-- WHAT IS NEEDED --
Copy every one of the records below word for word.

"""

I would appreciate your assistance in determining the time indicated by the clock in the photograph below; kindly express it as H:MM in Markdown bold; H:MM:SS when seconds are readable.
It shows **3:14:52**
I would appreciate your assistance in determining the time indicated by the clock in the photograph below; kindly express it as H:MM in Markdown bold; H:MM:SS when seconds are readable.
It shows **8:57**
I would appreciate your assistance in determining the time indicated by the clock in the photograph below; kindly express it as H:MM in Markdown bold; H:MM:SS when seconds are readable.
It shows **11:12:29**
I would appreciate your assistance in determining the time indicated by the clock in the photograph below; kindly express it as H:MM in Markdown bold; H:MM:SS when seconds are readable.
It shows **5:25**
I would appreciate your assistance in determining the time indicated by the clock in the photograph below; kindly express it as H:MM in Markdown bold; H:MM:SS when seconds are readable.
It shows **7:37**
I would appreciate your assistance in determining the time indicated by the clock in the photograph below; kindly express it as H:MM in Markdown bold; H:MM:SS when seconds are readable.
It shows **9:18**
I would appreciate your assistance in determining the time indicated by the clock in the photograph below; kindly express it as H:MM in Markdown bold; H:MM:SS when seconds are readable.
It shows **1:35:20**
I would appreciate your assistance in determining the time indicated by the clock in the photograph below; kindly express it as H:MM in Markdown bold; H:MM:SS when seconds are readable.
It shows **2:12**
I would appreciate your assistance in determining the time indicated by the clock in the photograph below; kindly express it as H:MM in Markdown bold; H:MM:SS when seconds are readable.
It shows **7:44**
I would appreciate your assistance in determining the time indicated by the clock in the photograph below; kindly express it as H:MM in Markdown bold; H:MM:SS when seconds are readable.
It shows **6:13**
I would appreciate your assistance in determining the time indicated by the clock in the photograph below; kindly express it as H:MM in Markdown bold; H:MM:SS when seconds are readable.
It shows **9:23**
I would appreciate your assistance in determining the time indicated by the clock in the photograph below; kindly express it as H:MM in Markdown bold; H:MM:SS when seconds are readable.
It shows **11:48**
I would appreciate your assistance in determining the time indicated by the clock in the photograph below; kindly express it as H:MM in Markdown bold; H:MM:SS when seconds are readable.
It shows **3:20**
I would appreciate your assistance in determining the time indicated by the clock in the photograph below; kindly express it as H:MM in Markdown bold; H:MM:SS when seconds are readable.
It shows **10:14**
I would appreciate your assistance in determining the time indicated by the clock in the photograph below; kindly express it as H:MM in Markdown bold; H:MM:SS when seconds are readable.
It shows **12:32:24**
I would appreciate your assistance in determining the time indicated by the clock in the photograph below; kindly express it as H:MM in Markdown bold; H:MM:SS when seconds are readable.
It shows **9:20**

"""

-- EXERCISE RESPONSE --
I would appreciate your assistance in determining the time indicated by the clock in the photograph below; kindly express it as H:MM in Markdown bold; H:MM:SS when seconds are readable.
It shows **3:14:52**
I would appreciate your assistance in determining the time indicated by the clock in the photograph below; kindly express it as H:MM in Markdown bold; H:MM:SS when seconds are readable.
It shows **8:57**
I would appreciate your assistance in determining the time indicated by the clock in the photograph below; kindly express it as H:MM in Markdown bold; H:MM:SS when seconds are readable.
It shows **11:12:29**
I would appreciate your assistance in determining the time indicated by the clock in the photograph below; kindly express it as H:MM in Markdown bold; H:MM:SS when seconds are readable.
It shows **5:25**
I would appreciate your assistance in determining the time indicated by the clock in the photograph below; kindly express it as H:MM in Markdown bold; H:MM:SS when seconds are readable.
It shows **7:37**
I would appreciate your assistance in determining the time indicated by the clock in the photograph below; kindly express it as H:MM in Markdown bold; H:MM:SS when seconds are readable.
It shows **9:18**
I would appreciate your assistance in determining the time indicated by the clock in the photograph below; kindly express it as H:MM in Markdown bold; H:MM:SS when seconds are readable.
It shows **1:35:20**
I would appreciate your assistance in determining the time indicated by the clock in the photograph below; kindly express it as H:MM in Markdown bold; H:MM:SS when seconds are readable.
It shows **2:12**
I would appreciate your assistance in determining the time indicated by the clock in the photograph below; kindly express it as H:MM in Markdown bold; H:MM:SS when seconds are readable.
It shows **7:44**
I would appreciate your assistance in determining the time indicated by the clock in the photograph below; kindly express it as H:MM in Markdown bold; H:MM:SS when seconds are readable.
It shows **6:13**
I would appreciate your assistance in determining the time indicated by the clock in the photograph below; kindly express it as H:MM in Markdown bold; H:MM:SS when seconds are readable.
It shows **9:23**
I would appreciate your assistance in determining the time indicated by the clock in the photograph below; kindly express it as H:MM in Markdown bold; H:MM:SS when seconds are readable.
It shows **11:48**
I would appreciate your assistance in determining the time indicated by the clock in the photograph below; kindly express it as H:MM in Markdown bold; H:MM:SS when seconds are readable.
It shows **3:20**
I would appreciate your assistance in determining the time indicated by the clock in the photograph below; kindly express it as H:MM in Markdown bold; H:MM:SS when seconds are readable.
It shows **10:14**
I would appreciate your assistance in determining the time indicated by the clock in the photograph below; kindly express it as H:MM in Markdown bold; H:MM:SS when seconds are readable.
It shows **12:32:24**
I would appreciate your assistance in determining the time indicated by the clock in the photograph below; kindly express it as H:MM in Markdown bold; H:MM:SS when seconds are readable.
It shows **9:20**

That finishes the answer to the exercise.